__Task__. Count the lines in the listing below that contain the string "make". Give only the number.

__Task data__.
=====
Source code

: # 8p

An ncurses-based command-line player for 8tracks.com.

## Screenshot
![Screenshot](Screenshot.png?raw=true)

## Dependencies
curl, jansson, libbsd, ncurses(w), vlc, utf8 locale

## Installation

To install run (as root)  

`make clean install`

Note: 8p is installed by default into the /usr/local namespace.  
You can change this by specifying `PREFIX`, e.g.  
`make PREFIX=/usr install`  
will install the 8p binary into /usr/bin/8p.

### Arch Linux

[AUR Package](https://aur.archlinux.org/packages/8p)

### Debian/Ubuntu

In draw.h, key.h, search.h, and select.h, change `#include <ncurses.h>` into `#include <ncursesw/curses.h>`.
=====
__Your solution__. 2